Gordon Brown

Personal information
- Full name: Gordon Brown
- Date of birth: 4 February 1932
- Place of birth: Dunfermline, Scotland
- Date of death: 30 December 1999 (aged 67)
- Place of death: Blackburn, England
- Position(s): Winger

Senior career*
- Years: Team / Apps / (Gls)
- ?–1951: Blairhall Colliery
- 1951–1955: Blackburn Rovers / 0 / (0)
- 1955–1959: Newport County / 137 / (14)
- 1959–1961: Gillingham / 67 / (13)
- 1961–1962: Sittingbourne
- Ashford Town

= Gordon Brown (footballer, born 1932) =

Scottish footballer born in 1932

Gordon Brown (4 February 1932 – 30 December 1999) was a Scottish footballer, who made over 200 appearances in The Football League for Newport County and Gillingham between 1955 and 1961.

==Career==
Brown was born in Dunfermline and, upon leaving school, worked at Blairhall Colliery, where he also played football for the colliery's team. In April 1951 he came to the attention of English Football League Second Division club Blackburn Rovers and signed a contract with the Lancashire-based club. He spent four years at Ewood Park and was a regular in the club's reserve team, but proved unable to dislodge more established players from the Rovers' first team. In four seasons with the club Brown was never selected to play a first team match.

In 1955 Brown was allowed to leave Rovers, and signed for Newport County of the Third Division South. He soon became a favourite with the Somerton Park crowd, and was a regular in the team for four seasons, making over 140 appearances in total and scoring 15 goals. In the 1957–58 season he helped the club to its best finishing position for six seasons.

In 1959 he left Newport to join Fourth Division club Gillingham. In his first season with the Kent-based club he played regularly as a winger and scored 12 goals to finish the season as the team's second-highest goalscorer behind Pat Terry.
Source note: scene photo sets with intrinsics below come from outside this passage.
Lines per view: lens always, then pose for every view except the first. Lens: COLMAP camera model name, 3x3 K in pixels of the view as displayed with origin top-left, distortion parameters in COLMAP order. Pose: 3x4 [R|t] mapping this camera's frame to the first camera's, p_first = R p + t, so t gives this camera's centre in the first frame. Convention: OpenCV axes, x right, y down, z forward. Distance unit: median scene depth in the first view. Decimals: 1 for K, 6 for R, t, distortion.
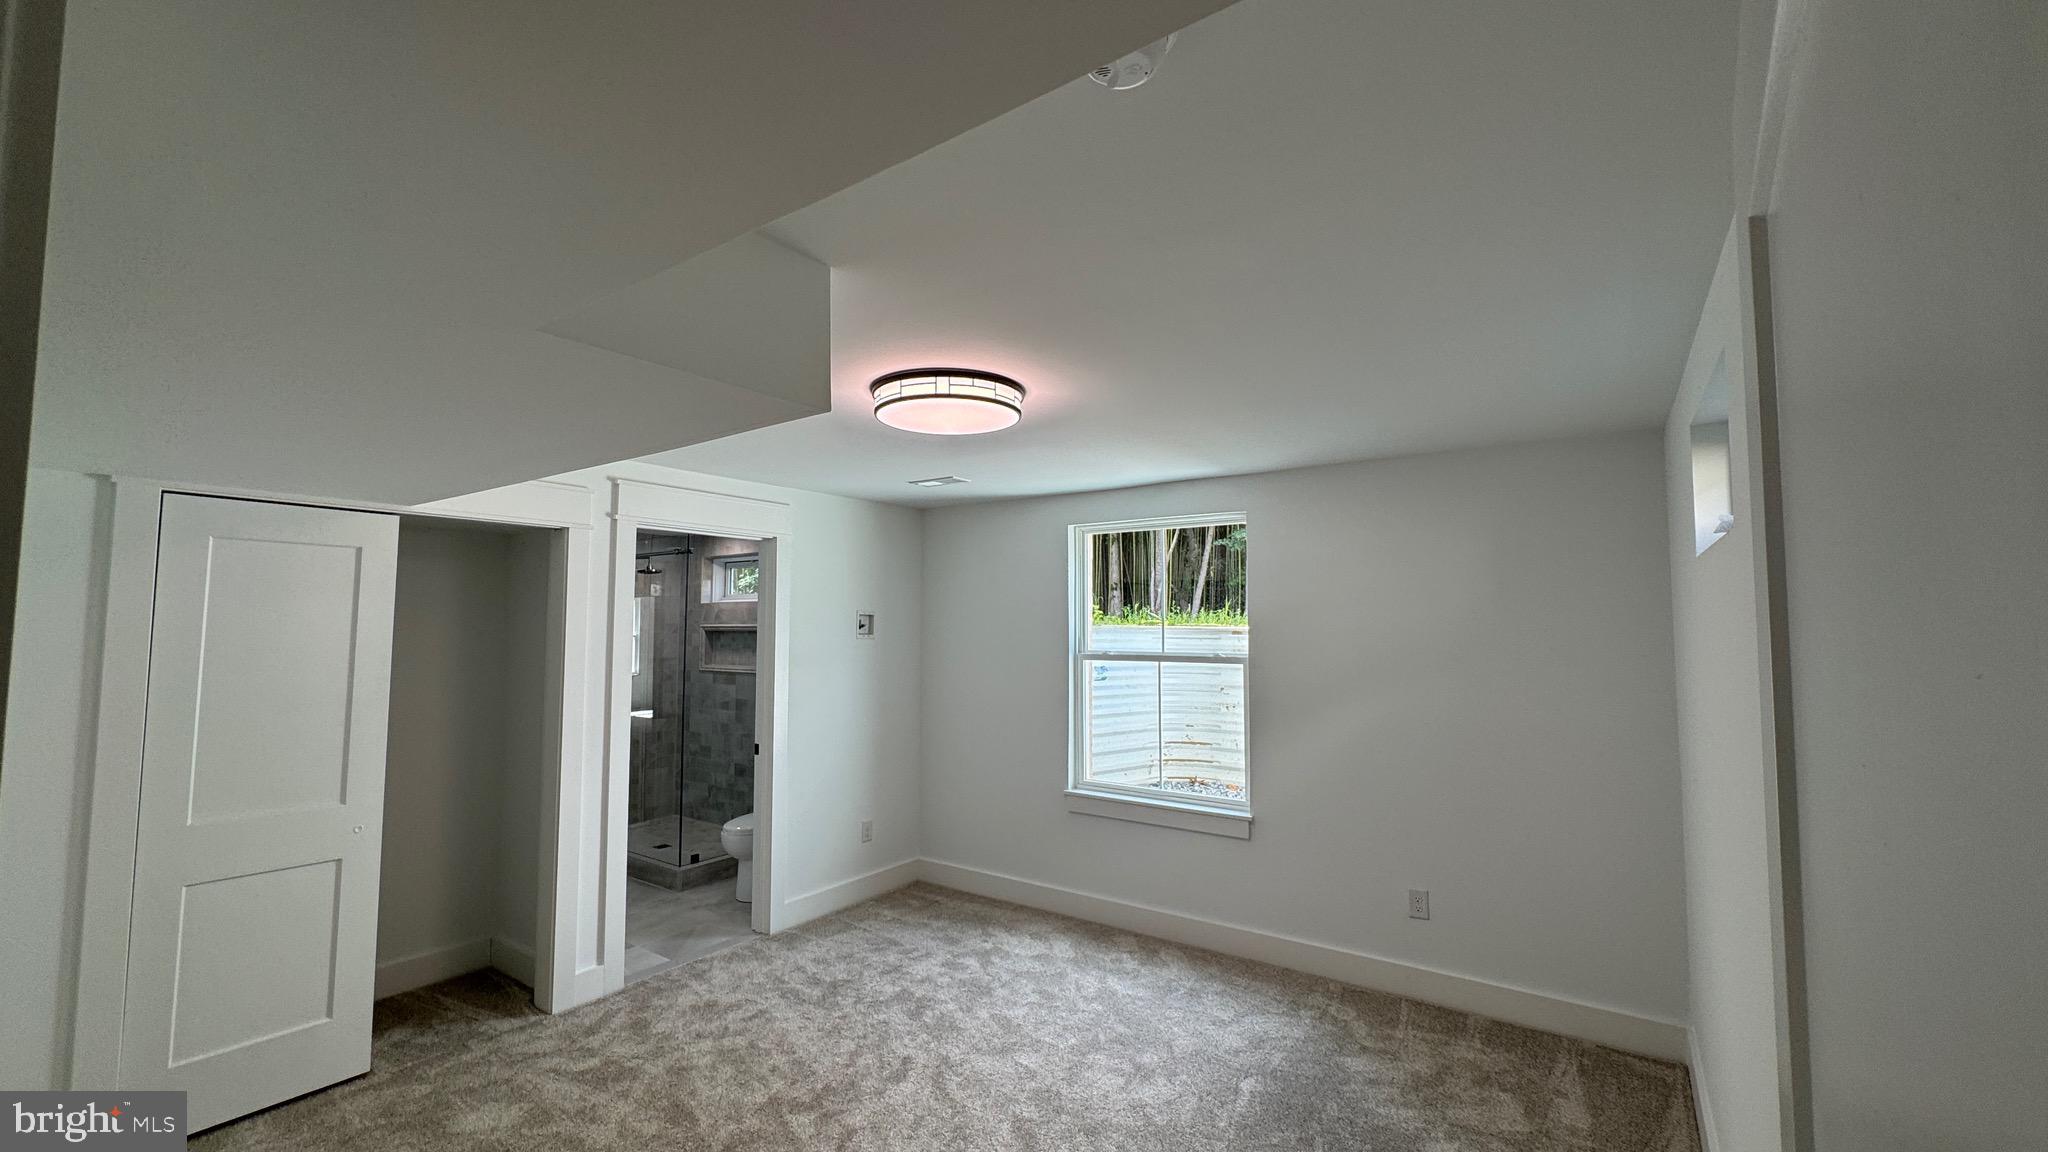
lens RADIAL K [[824.1, 0, 1024.0], [0, 824.1, 576.0], [0, 0, 1]] dist [0.001632, 0.001082]
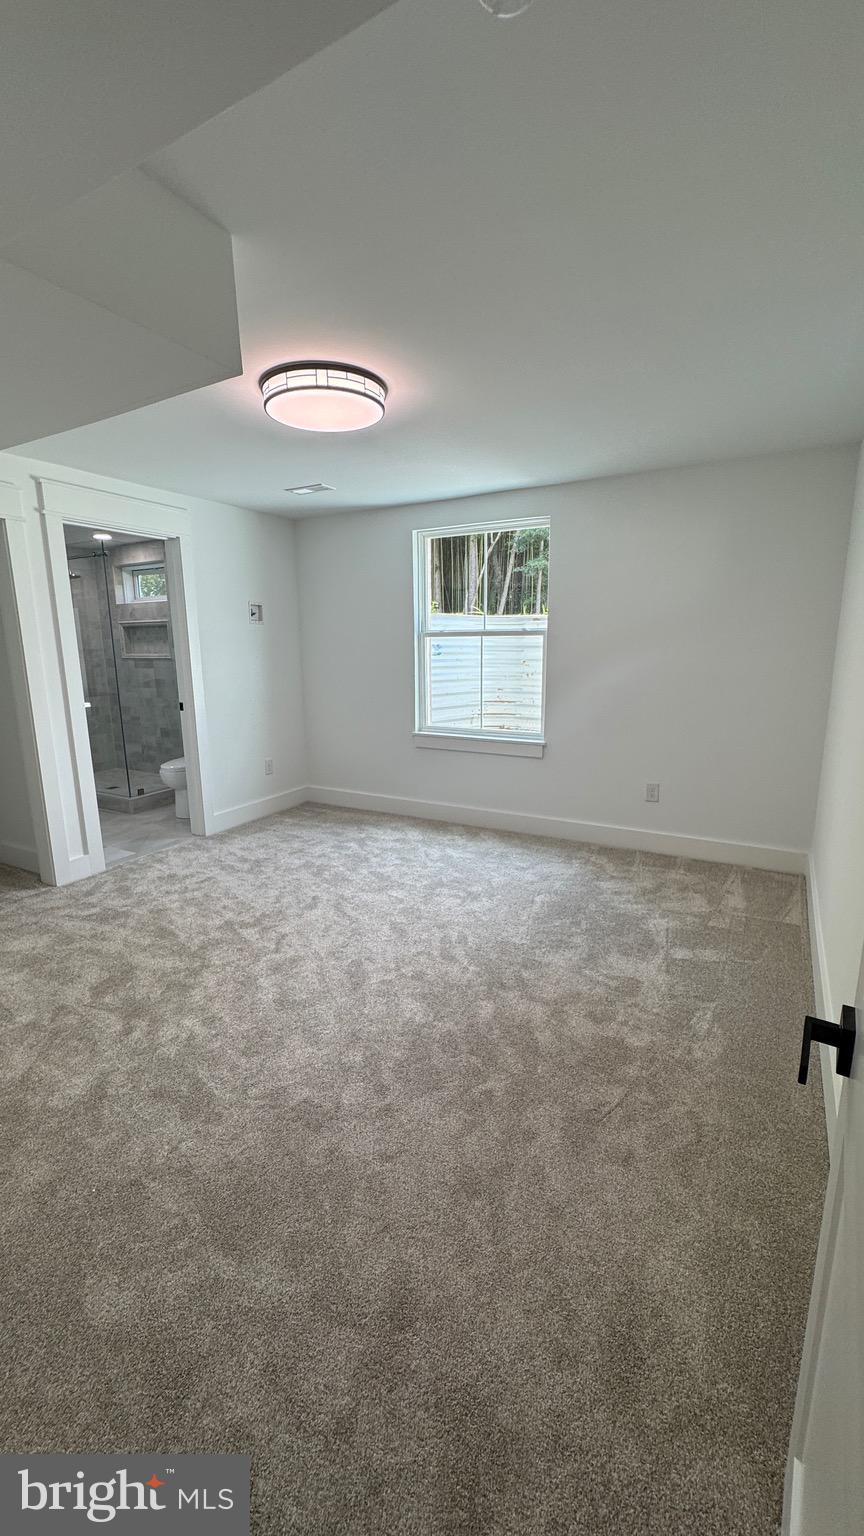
lens RADIAL K [[618.0, 0, 429.9], [0, 618.0, 767.9], [0, 0, 1]] dist [0.001632, 0.001082]
pose [[0.994812, -0.030877, 0.096935, -0.030580], [0.004833, 0.966098, 0.258132, 0.059986], [-0.101619, -0.256324, 0.961234, -0.027627]]
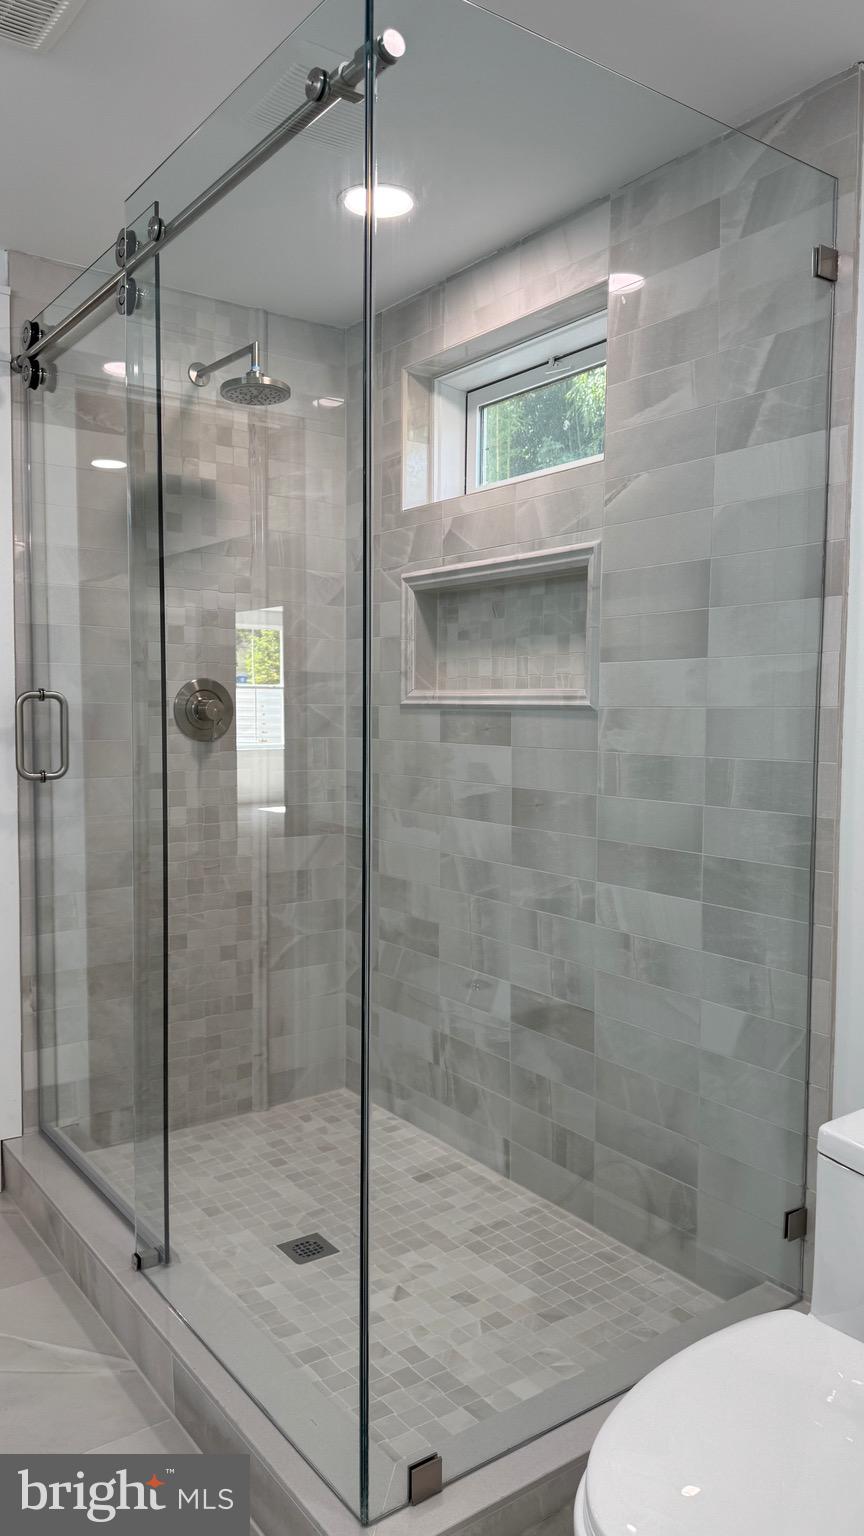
lens RADIAL K [[1103.5, 0, 432.0], [0, 1103.5, 768.0], [0, 0, 1]] dist [0.212069, -0.307175]
pose [[0.948330, 0.024371, -0.316349, -0.419100], [0.013921, 0.992890, 0.118222, 0.154254], [0.316980, -0.116518, 0.941248, 1.007535]]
However, he only scored one goal the following season and departed Priestfield Stadium in the summer of 1961.

Brown then moved to non-league football and joined Southern League Division One club Sittingbourne for the 1961–62 season; he wasn't retained by the club at the end of the season. It is also recorded that he was attached to Ashford Town.

There are no details known of Brown's life after his playing career ended, although it is known that he died in 1999.